Ainsi, certains auteurs estiment que la solution de la Haute Cour « ne s'étend pas aux autres décisions pour lesquelles ce sont les statuts qui attribuent compétence à la collectivité des associés en application de l'alinéa 1 de [l'article L.227-9 C.Com.] »⁷.
Toutefois, il pourrait paraître contestable d'adopter une solution différente pour les opérations autres que celles visées par l'alinéa 2 de l'article L.227-9. En effet, dès lors que les statuts prévoient qu'une décision collective des associés est nécessaire pour autoriser telle ou telle opération (par exemple, autoriser la signature de toute convention supérieure à un certain montant), le principe posé par la Cour de cassation pourrait être transposé.
On pourrait effectivement considérer que la Cour de cassation a institué un seuil minimum d'adoption des décisions collectives et ce, afin de permettre une validation collective et effective d'une opération qui relèverait de la compétence de la collectivité des associés.

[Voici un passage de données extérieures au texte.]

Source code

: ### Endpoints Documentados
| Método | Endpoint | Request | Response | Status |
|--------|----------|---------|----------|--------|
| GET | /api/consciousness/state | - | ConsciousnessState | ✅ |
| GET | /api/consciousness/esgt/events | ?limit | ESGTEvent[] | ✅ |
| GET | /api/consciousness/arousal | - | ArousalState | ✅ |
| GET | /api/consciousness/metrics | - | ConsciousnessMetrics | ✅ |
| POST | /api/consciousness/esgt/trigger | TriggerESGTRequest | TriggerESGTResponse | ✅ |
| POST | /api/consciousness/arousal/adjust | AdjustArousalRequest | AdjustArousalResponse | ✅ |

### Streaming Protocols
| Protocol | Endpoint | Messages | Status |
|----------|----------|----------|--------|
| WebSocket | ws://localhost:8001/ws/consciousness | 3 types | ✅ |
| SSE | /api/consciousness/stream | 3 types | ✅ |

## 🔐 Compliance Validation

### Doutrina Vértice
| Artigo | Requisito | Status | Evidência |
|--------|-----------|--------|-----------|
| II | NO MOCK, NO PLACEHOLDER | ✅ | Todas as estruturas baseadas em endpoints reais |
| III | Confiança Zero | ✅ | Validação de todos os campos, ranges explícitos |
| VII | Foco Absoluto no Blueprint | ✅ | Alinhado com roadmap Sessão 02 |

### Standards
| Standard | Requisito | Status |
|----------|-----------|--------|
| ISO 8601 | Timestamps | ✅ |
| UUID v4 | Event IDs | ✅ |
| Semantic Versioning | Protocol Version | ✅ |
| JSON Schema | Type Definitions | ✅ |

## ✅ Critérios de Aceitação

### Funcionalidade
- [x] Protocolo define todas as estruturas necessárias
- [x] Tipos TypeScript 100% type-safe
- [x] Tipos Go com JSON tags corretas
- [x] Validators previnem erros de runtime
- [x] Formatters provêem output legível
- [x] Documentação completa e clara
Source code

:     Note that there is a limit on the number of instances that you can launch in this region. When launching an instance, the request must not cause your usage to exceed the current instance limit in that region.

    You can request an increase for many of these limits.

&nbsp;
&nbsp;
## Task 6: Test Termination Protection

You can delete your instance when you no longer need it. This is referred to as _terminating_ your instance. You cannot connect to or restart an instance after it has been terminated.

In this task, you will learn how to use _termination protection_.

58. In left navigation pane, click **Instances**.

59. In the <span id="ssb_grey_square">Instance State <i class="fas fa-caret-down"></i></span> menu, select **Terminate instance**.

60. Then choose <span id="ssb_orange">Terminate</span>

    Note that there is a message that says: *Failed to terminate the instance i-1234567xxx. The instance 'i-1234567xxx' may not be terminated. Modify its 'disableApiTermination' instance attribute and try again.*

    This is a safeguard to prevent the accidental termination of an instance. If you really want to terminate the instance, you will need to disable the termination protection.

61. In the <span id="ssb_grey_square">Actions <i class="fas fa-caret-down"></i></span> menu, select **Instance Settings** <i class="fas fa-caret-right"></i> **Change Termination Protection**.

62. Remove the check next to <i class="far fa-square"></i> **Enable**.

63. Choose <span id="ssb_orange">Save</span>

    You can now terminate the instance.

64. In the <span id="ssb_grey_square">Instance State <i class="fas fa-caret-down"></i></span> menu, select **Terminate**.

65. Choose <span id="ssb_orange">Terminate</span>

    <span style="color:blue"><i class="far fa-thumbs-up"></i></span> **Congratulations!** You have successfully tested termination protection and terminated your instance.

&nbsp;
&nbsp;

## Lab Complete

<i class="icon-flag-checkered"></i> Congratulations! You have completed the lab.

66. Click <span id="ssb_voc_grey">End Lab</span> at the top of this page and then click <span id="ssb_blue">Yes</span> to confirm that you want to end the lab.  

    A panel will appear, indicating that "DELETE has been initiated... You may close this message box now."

Les modalités d'adoption des décisions doivent, en effet, permettre de départager clairement les associés partisans et les opposants à l'opération qui leur est soumise.
Comme le relève un auteur⁸, pour éviter tout débat, une décision rendue sous le visa de l'article 1844 du Code civil (droit pour les associés de participer aux décisions collectives) aurait certainement permis à cet arrêt d'avoir une portée plus générale.
Conséquences du principe posé par la Cour de cassation
Compte tenu des éléments qui précèdent, les statuts de SAS prévoyant l'adoption de décisions collectives des associés à une minorité qualifiée devraient être revus⁹. A défaut, une telle clause risquerait d'être réputée non écrite comme pour les clauses statutaires écartant le vote des associés sur leur exclusion¹⁰.
Enfin, s'agissant des délibérations prises en application d'une telle clause comme dans l'affaire présentée ci-dessus, celles-ci pourraient, nous semble-t-il, encourir la nullité¹¹. En effet, le dernier alinéa de l'article L.227-9 du Code de commerce pourrait fonder une telle nullité puisque ce texte dispose que : « Les décisions prises en violation des dispositions du présent article peuvent être annulées à la demande de tout intéressé. ». Au cas d'espèce, il reviendra d'ailleurs à la Cour d'appel de renvoi de faire droit ou pas à la demande de nullité sollicitée par les associés.